Her Majesty's Necromancer (The Ministry of Curiosities #2)(39)
One day, he would hopefully trust me enough to take care of myself alone at night in the streets, but for now it was enough that he accepted that I could do so in broad daylight with lots of people milling about.
He probably wouldn't have let me go if he had known someone had followed me the other day, however.
CHAPTER 9
Lincoln was out all night and hadn't returned by the time I left the house in the morning. I paused as I passed through the Lichfield gate, looked left and right, then continued on when I saw no one about. I caught an omnibus into the city, then another over the bridge. I felt terribly conspicuous in my new cloak, among the women wearing practical woolen ones, but by the time I alighted in The Borough, I no longer cared. Indeed, I felt rather grand and important. A gentleman even gave up his seat for me and another doffed his hat.
Although I kept alert, I was quite sure I hadn't been followed when I arrived in Bermondsey. The orphanage was small compared to those I'd visited in the north of the city, and unhappy faces peered down at me from second floor windows. They must think me a well-to-do lady in my cloak, and I regretted wearing it again. I wasn't a lady; I was just like them. Or I had been once, as a baby, and then again at thirteen when Anselm Holloway had thrown me out of his home. While I'd chosen to live on the street instead of taking myself to an orphanage or workhouse, I'd been friendless in the city too.
I pulled the edges of the cloak together and knocked. Thinking of past choices was never a good idea. From now on, I wanted to only look to the future.
After shouting at the elderly administrator with poor hearing, I was able to cross the Bermondsey orphanage off my list. Thanks to his excellent memory, he hadn't needed to check his records. No one by the name of Holloway had adopted a little girl eighteen years ago, nor had anyone been asking the same question in recent days.
I visited another two orphanages on the south side of London and received the same answers. Only the Brixton one had received a letter asking about my adoption. As with Mr. Hogan from the Kentish Town orphanage, the administrator couldn't recall the address he'd sent a reply to and he hadn't kept a copy of the letter. He'd claimed it had been written on plain paper bearing no monogram, and the signature had been illegible.
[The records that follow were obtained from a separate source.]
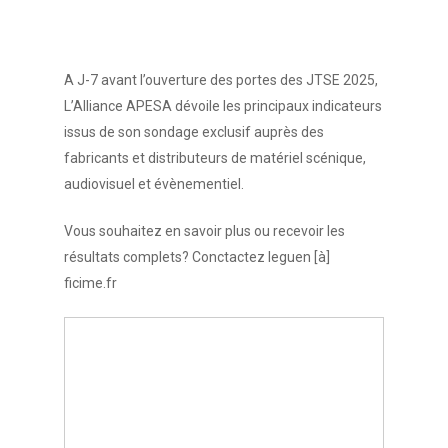
A J-7 avant l’ouverture des portes des JTSE 2025,
L’Alliance APESA dévoile les principaux indicateurs
issus de son sondage exclusif auprès des
fabricants et distributeurs de matériel scénique,
audiovisuel et évènementiel.
Vous souhaitez en savoir plus ou recevoir les
résultats complets? Conctactez leguen [à]
ficime.fr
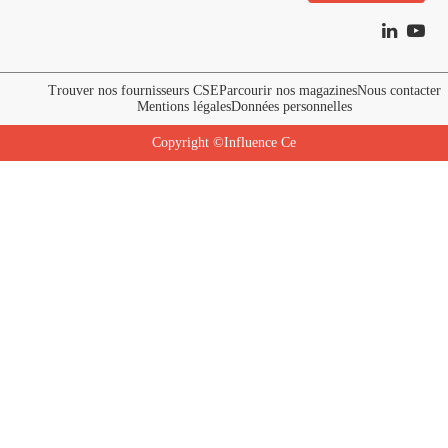
Trouver nos fournisseurs CSE
Parcourir nos magazines
Nous contacter
Mentions légales
Données personnelles
Copyright ©Influence Ce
Another dead end.
I caught a train back to the city and was about to search for an omnibus heading toward Highgate when I had another idea. I knew my father's name was Frankenstein, so perhaps my mother had listed it on my birth record. I enquired at the post office in St. Martin's Le Grand and learned that the General Register Office was only a short distance away on the Strand. It was located in the North Wing of Somerset House, an imposing building that was more like a palace with an air of stuffy authority about it. I waited for my turn to be called to a desk where a snowy-haired man with a pointed beard peered over his spectacles at me.
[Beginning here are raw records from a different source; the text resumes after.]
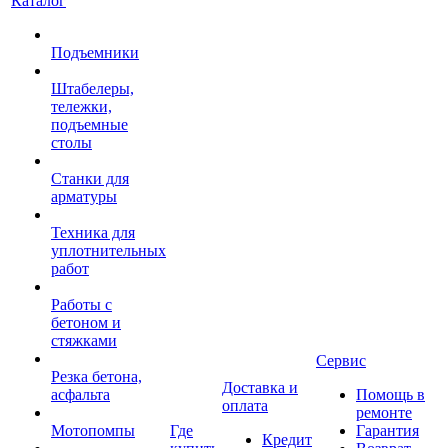
Каталог
Подъемники
Штабелеры,
тележки,
подъемные
столы
Станки для
арматуры
Техника для
уплотнительных
работ
Работы с
бетоном и
стяжками
Сервис
Резка бетона,
Доставка и
асфальта
Помощь в
оплата
ремонте
Мотопомпы
Где
Гарантия
Кредит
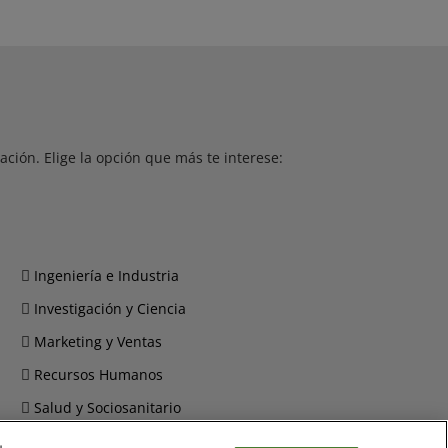
ción. Elige la opción que más te interese:
Ingeniería e Industria
Investigación y Ciencia
Marketing y Ventas
Recursos Humanos
Salud y Sociosanitario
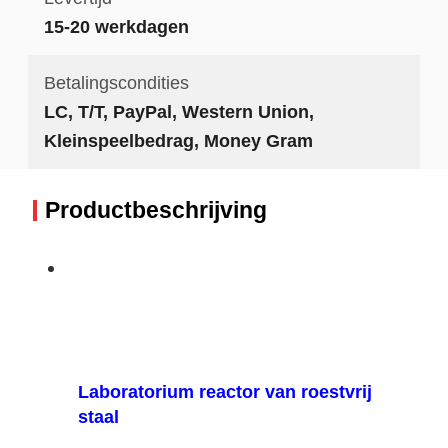
15-20 werkdagen
Betalingscondities
LC, T/T, PayPal, Western Union,
Kleinspeelbedrag, Money Gram
Productbeschrijving
Laboratorium reactor van roestvrij
staal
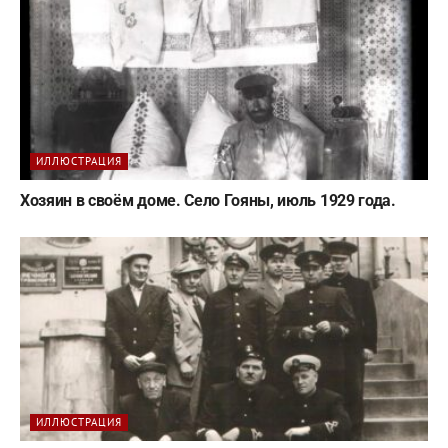
ИЛЛЮСТРАЦИЯ
Хозяин в своём доме. Село Гояны, июль 1929 года.
ИЛЛЮСТРАЦИЯ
He asked me to write down my name and Frankenstein's on a form then passed the form on to a younger man. The poor fellow was already laden with forms and documents, and I was afraid that even one more might see the lot toppling.
"Wait a moment," I called out to him as he went to walk on.
He blinked at me then at the snowy haired man. "What is it?" asked the older man at the desk in a bored monotone. "We're very busy."
"I'd like to make an enquiry about one more birth." I smiled my sweetest smile at them both. The younger man moved closer and returned my smile. The older one grunted, but he handed me a blank form to complete. I entered Lincoln's name in the space left for the baby's name section before I lost my nerve. I handed it directly to the assistant and laid a hand on his wrist. "Thank you so much, sir. I appreciate you waiting for me."
"It could take a little while," said the older fellow.
"Oh."
"Yours are at the top, miss," said the younger man. He winked at me and headed off.
I sat with several other people who were also waiting and instantly regretted my hasty decision to inquire after Lincoln's birth. It had been made on a whim, and not one I felt proud of now that I'd had time to think about it. He would hate me going behind his back again. I hated myself. I resolved not to look at the response.
I had to wait only half an hour before the young assistant came looking for me. He smiled and fiddled with his tie, but I had no inclination for flirting.
"What did you learn?" I asked.
He spread out his hands in front of him. They were empty. "Nothing, I'm afraid. There are no births registered under the name of Frankenstein."
I smiled through my disappointment, but it felt forced, and he seemed to know it too. His own smile slipped. "I'm not interested in the other matter anymore," I told him as I rose. "Whatever you learned you may keep to yourself."
His face brightened. "That's a relief because I learned nothing anyway. There were no babies named Lincoln Fitzroy born in the last fifty years."
I left the registry office and walked along the Strand in a daze. It wasn't the lack of information on my own birth that confused me, since I suspected my mother was trying to keep Frankenstein from me and, as such, wouldn't have recorded his name on the birth entry. But not finding a record of Lincoln was a little more surprising. I'd assumed his parents were poor and couldn't keep him. If that were the case, there should still be a record of him.
I dismissed any further questions I had on the matter. I was glad to have learned nothing useful from my thoughtlessness. The sickening sensation I'd felt in my gut ever since sending the fellow off with the inquiry began to ease.